Interventional Oncology
Olivier Chevallier, MD, PhD (he/him/his)
Assistant Attending
François-Mitterrand Teaching Hospital, University of Bourgogne/Franche-Comté
Disclosure(s): GE Healthcare: Research Grant or Support ()
Hooman Yarmohammadi, MD
Associate Attending
Memorial Sloan-Kettering Cancer Center
Ken Zhao, MD
Assistant Attending
Memorial Sloan Kettering Cancer Center
Leah Kiely, MSc
Clinical Research Scientist
GE Healthcare
Vlasios S. Sotirchos, MD
Assistant Attending
Memorial Sloan Kettering Cancer Center
Fourat Ridouani, MD
Attending
Memorial Sloan Kettering Cancer Center
Erica S. Alexander, MD (she/her/hers)
Assistant Attending
Memorial Sloan Kettering Cancer Center
Stephen B. Solomon, MD
Section Chief
Memorial Sloan Kettering Cancer Center
Mikhail Silk, MD
Assistant Attending
Memorial Sloan Kettering Cancer Center
Accurate intraprocedural assessment of injected liver volume and distribution can help guide safe and effective hepatic intraarterial therapy. The purpose of this study is to assess the accuracy of a Cone Beam CT (CBCT)-based liver-directed therapy planning software to predict volume and distribution of the targeted perfused liver parenchyma (Liver ASSIST Virtual Parenchyma, GE Healthcare, Chicago, IL).

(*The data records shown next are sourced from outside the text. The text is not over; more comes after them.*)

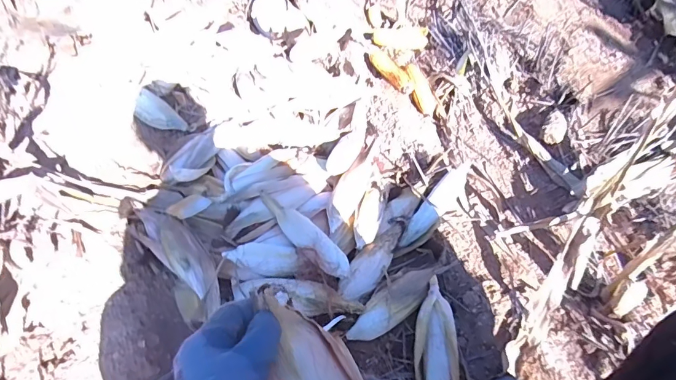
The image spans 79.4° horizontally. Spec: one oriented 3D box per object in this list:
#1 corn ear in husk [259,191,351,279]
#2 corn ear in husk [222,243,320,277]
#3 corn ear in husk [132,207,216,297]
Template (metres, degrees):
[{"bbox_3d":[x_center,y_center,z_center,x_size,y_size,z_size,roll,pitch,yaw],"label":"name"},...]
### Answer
[{"bbox_3d":[-0.069,0.086,0.810,0.234,0.045,0.055,39,65,25],"label":"corn ear in husk"},{"bbox_3d":[-0.127,0.133,0.786,0.170,0.047,0.054,6,57,-10],"label":"corn ear in husk"},{"bbox_3d":[-0.323,0.102,0.795,0.261,0.050,0.075,33,62,25],"label":"corn ear in husk"}]

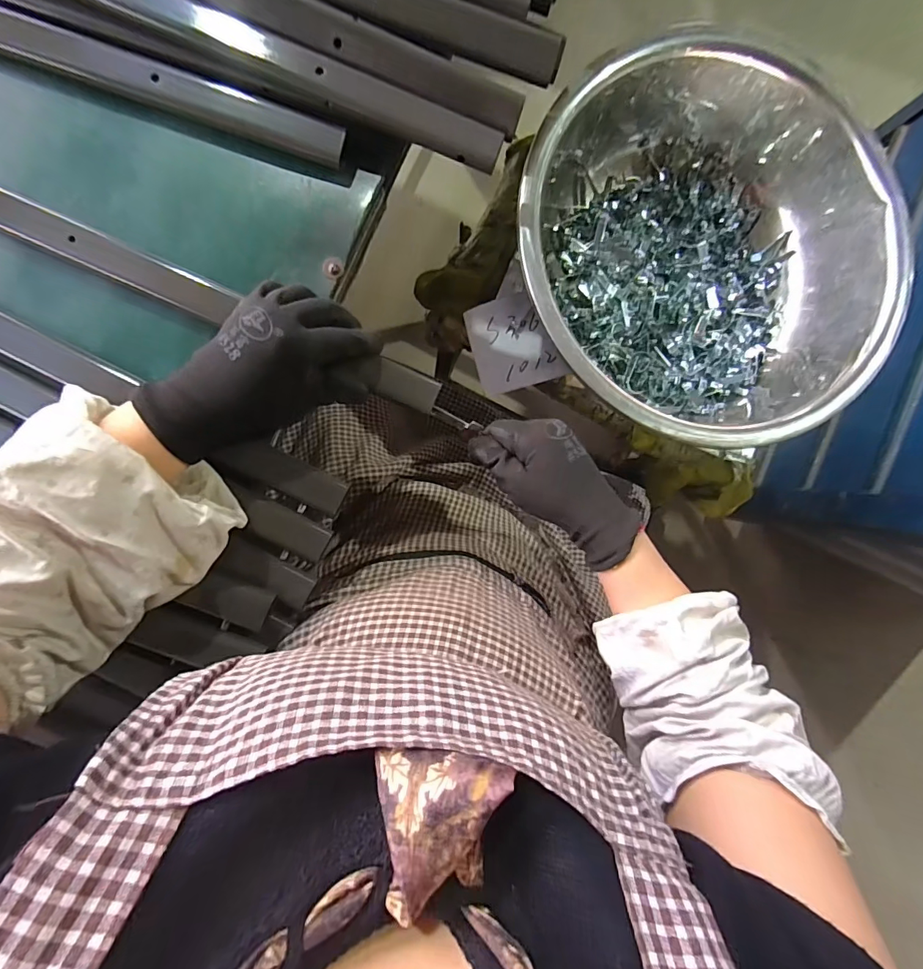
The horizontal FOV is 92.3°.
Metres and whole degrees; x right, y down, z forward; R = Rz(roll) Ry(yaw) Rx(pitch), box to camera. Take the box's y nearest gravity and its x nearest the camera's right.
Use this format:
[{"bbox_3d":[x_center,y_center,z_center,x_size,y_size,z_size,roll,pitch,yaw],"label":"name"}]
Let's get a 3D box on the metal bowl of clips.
[{"bbox_3d":[0.237,-0.227,0.455,0.367,0.109,0.360,0,91,-5],"label":"metal bowl of clips"}]

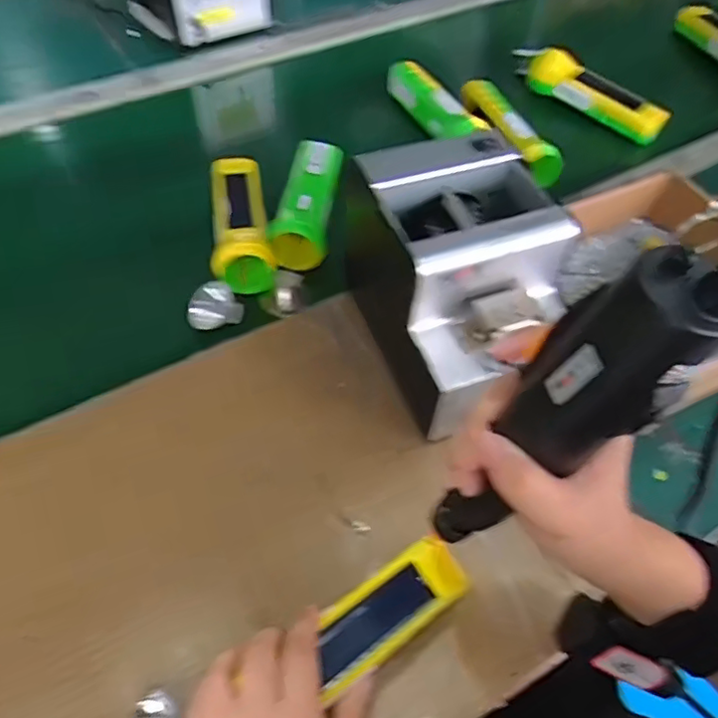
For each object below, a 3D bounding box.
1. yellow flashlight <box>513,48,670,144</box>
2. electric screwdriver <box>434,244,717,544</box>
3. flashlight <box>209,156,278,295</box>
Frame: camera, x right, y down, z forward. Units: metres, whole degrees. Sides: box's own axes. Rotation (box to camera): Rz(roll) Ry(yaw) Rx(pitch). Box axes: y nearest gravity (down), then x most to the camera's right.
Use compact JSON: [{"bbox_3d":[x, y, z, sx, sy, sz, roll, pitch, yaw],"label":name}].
[{"bbox_3d":[0.266,-0.319,0.731,0.052,0.066,0.194,-33,62,-22],"label":"yellow flashlight"},{"bbox_3d":[0.082,0.026,0.263,0.034,0.254,0.037,14,55,-7],"label":"electric screwdriver"},{"bbox_3d":[-0.116,-0.136,0.600,0.053,0.046,0.173,-8,55,-7],"label":"flashlight"}]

Materials and Methods: This IRB-approved retrospective study included patients with CBCT (whole liver or lobar) and at least one selective CT-Angiography (CTA) (sub-segmental to lobar) obtained during hepatic angiography in a hybrid CT-angio suite from 2019 to 2022. Quality of CTA and CBCT images were evaluated by 3 reviewers. Studies were excluded if there was poor enhancement, artifact, or targeted liver truncation by the CBCT’s field of view. Software automatically generated a predicted targeted liver parenchyma (pTLP) based on the CBCT, which was then manually adjusted (cTLP) using tools integrated in the software. The true targeted liver parenchyma (TLP) was defined from manual segmentation of the selective CTA. Software accuracy for volume was assessed by comparing the pTLP/cTLP to the matched TLP, and analyzed with relative error and linear regression analysis. Spatial overlap accuracy for parenchymal distribution between pTLP/cTLP and TLP was assessed by the Dice similarity coefficient (DSC).

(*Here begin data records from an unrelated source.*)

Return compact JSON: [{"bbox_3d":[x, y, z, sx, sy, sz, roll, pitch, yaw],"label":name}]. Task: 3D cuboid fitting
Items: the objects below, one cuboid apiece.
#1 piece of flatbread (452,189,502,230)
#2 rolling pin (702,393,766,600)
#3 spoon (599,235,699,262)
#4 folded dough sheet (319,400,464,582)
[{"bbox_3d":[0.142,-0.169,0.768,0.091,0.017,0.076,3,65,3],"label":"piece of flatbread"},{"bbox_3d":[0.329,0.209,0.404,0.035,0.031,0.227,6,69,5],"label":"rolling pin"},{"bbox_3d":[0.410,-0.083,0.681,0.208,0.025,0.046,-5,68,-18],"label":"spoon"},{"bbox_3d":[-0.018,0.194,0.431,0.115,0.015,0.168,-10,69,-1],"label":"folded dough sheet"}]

Results: Nineteen patients met the inclusion criteria (26 CTA matched with a CBCT). CTA were lobar, sectoral, segmental, and subsegmental; 5 (19%), 8 (31%), 11 (42%), and 2 (8%) respectively. The median TLP was 323 mL [IQR 145;534]. pTLP and cTLP were well correlated with TLP (r=0.98, p< 0.001; and r=0.99, p< 0.001; respectively). For pTLP and cTLP, median relative errors in volume prediction were 13% [IQR 3;21%] and 9% [IQR 3;18%] respectively. Median DSC were 0.79 [IQR 0.71;0.82] and 0.83 [IQR 0.76;0.86] respectively.
Conclusion: This software provides an accurate prediction of perfused liver parenchyma from a virtual point of treatment placed on a proximal CBCT. Investigation of its intraprocedural value for intra-arterial liver directed therapies planning is warranted.